Friday, January 9, 2009

Advice for Day 99: Unemployment is a state of mind

My 100 days are up. I'm officially living in that scary world of no health insurance with only the faint Obama-colored glimmer of hope for universal health care in my future.

But honestly my lack of health insurance isn't what is freaking me out. It is my lack of life insurance; lack of foresight about what I want my life to look like.

100 days ago i told myself i just needed a gulp of faith to wash away the shiver of fear. That gulp of faith fueled my way to Chicago but I'm afraid, I'm not sure if I have enough of the magic confidence elixir left to get me through actually living a life in Chicago.

But then again i remember my journalism yoda telling me to just fake confidence like it's my job, because right now it is. Unemployment is really just a state of mind that only influences the real world if you let it.

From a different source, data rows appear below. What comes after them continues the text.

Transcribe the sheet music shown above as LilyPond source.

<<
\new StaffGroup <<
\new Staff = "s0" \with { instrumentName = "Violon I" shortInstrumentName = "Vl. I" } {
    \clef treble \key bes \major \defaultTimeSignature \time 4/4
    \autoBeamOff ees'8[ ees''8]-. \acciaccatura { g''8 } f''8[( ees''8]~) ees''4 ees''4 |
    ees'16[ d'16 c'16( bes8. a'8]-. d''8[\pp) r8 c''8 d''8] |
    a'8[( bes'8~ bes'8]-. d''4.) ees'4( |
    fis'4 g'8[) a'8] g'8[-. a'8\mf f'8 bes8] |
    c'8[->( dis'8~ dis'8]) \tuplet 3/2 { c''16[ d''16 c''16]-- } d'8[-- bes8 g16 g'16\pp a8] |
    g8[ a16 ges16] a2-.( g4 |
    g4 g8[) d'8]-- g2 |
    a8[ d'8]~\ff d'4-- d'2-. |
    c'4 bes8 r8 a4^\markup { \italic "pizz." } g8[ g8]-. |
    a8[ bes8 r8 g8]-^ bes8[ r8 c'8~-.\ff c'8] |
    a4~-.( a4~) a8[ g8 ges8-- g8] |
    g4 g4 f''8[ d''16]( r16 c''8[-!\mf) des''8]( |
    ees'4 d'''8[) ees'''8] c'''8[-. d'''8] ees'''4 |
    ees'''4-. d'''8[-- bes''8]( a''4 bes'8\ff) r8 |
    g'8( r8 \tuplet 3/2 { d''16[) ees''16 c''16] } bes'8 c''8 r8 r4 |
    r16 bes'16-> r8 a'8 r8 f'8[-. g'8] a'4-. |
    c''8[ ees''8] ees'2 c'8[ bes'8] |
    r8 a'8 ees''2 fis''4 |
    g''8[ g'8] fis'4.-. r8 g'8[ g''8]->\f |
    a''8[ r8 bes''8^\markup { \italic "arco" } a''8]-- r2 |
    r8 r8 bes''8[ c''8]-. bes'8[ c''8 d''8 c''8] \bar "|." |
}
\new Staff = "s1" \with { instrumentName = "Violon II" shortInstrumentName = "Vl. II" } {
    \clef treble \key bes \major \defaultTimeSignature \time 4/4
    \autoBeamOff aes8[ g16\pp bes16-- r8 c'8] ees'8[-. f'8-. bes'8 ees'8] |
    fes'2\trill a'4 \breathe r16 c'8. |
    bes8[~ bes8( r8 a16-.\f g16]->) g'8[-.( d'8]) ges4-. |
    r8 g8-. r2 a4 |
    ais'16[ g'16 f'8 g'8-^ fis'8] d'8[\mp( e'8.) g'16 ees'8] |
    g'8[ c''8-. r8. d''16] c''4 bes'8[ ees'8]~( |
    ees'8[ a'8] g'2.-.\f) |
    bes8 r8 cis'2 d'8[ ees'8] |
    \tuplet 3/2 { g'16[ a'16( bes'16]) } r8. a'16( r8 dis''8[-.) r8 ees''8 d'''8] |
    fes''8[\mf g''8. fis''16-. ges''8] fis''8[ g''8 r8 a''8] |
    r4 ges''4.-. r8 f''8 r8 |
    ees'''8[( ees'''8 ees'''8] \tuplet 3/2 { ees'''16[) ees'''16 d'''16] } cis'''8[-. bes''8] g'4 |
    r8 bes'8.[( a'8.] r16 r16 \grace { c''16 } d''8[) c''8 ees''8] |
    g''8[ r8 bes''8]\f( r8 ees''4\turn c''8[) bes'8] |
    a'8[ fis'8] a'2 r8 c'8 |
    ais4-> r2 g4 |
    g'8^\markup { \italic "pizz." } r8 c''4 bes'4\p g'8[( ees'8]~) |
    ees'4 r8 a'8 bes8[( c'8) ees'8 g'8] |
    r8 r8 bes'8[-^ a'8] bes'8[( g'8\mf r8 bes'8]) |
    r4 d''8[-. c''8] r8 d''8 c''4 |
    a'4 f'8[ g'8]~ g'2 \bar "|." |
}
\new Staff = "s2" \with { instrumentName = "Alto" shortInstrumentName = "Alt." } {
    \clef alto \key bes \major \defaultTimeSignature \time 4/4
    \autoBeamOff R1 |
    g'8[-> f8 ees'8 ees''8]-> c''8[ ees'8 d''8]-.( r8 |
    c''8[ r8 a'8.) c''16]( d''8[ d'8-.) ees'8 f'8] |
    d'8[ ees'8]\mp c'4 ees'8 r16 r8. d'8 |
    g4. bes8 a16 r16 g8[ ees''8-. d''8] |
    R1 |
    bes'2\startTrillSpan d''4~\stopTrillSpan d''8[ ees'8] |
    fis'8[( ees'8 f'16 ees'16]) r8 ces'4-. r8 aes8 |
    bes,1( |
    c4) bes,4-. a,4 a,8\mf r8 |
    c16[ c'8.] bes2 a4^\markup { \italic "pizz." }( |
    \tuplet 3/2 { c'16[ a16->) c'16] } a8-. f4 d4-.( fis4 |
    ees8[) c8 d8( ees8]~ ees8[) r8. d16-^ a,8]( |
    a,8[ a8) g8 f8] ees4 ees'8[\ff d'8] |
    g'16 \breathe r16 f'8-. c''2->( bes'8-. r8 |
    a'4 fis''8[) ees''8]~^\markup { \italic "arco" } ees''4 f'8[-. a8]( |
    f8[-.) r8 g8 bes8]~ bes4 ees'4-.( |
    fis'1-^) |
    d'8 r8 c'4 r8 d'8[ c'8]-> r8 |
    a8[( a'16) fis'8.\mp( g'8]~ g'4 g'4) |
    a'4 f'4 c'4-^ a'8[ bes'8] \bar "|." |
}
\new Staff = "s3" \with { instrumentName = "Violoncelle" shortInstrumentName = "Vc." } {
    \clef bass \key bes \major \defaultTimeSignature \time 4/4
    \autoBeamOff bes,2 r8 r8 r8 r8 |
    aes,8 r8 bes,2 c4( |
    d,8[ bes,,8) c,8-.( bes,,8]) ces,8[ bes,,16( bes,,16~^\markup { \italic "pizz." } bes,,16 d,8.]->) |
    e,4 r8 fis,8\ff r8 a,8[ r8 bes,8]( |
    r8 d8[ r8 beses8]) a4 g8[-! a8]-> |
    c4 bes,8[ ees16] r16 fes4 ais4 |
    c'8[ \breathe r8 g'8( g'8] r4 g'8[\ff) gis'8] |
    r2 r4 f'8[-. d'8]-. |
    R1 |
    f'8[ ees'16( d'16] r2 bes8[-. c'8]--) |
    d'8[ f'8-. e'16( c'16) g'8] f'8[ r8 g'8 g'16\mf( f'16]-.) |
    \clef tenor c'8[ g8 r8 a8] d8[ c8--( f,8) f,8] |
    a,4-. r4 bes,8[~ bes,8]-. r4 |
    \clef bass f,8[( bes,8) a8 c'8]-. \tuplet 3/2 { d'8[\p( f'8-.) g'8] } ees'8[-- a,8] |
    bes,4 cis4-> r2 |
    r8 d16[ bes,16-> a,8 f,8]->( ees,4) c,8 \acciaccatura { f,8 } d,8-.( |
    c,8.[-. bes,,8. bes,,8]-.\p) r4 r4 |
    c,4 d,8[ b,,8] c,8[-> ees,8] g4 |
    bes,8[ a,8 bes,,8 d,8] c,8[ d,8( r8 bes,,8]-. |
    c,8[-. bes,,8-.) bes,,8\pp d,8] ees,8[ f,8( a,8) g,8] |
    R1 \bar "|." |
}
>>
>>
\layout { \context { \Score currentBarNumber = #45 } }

So my red hair may be fading, my confidence a little weak but my hair still glows in the red and a stiff drink of faith is lined up at the bar around the corner.

To see me tackle unemployment in the "big city," check out my new blog at www.bigchitownliving.blogspot.com.

Saturday, January 3, 2009

Advice for Day 93: Careers End, Careers Begin

With this year's glowing ball inevitably smashing into '09, came not only headaches of hangover's future and blurred facebook pictures to be untagged but also the sloshed start of my new career in Chicago and the sober stop of my father's 36-year-long career with his appraisal company. Both are to be expected, but i never realized how important his end would be to my beginning.

My father is a man of his generation, a man of good hard work, a man whose life for better or worse was often defined his job. My father is also no fool and knew that he could not escape the gentrification of the old boy's club type private companies; he knew that even after 36 years, he could still be replaced by someone 36 years younger who would work for half of what he had rightfully earned; he knew loyalty, dedication and missed piano recitals does not equate to a steady job in a shaky economy. And he was right. On Jan. 1st he was "laid off" with 4 weeks of insurance and 10 weeks severance pay.

And a day later, he sat in his home office, smoking his pipe drinking Powers Whiskey and packing up his office supplies to ship to Chicago with his daughter.

He was calm and looked happy, not glazed over whiskey happy, but moving-on-without-regret happy. According to my mother for the past decade or so, most Mondays she would hear a muttered but conclusive "I quit" come from the shower where my father was contemplating his work week. But he didn't quit; he continued to provide for his family the only way a middle class white collar man knows how, by listening to Rush Limbaugh in the car on the way to work and having a glass of Powers after work. He managed until the clock ran out and that shiny fragile ball came crashing down into '09.

But like all things inevitable- the falling ball of new year's eve, the hangovers of new year's day and the start and stop of new careers- he, we, managed and will manage with a little talk radio, a little more whiskey and a lot of hokey family love.